Furthermore, every human child receives half its nuclear DNA from each parent, one-quarter from each grandparent, one-eighth from each great-grandparent, and so on. Assuming an average of one generation every 20 years, there would be 100 generations in the last 2,000 years. Therefore, even if Jesus did have descendants (which the Bible - Isa 53:8; Acts 8:33; 1Cor 9:5 - indicates He didn't) his specific DNA configuration would have been so attenuated over ~2,000 years as to be effectively non-existent.

Granted that each child, male and female, receives 100% of its mitochondrial DNA (mtDNA) from its mother, and she 100% from her mother, and so on, mitochondrial DNA has only 37 genes, so it is too non-specific, and besides it also has mutated over time.

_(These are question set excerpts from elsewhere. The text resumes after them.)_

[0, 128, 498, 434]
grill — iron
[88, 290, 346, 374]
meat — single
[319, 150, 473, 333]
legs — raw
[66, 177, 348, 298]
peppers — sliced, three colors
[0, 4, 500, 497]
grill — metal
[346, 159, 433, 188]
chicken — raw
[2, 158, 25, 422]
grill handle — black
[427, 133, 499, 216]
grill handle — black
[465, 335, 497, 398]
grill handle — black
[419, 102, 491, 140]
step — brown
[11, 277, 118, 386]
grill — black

>A burning question I have been led to ask. I appreciate any clarity you may be able to bring on the topic for me.

I hope this has helped, albeit `off the top of my head' without supporting backup quotes, which I plan to add later.

>Gratefully your brother in Christ
>
>Steve

It is good to hear from a fellow Christian who accepts the authenticity of the Shroud. Most Christians in my experience are either indifferent to the Shroud, or even hostile to it (as I was before 1995). But now the Shroud for me is, in addition to my salvation 43 years ago and my dear wife of 38 years, proof that God is both willing and "able to do immeasurably more than all we ask or imagine" (Eph 3:20)!

Posted: 16 November 2010. Updated: 11 June 2019.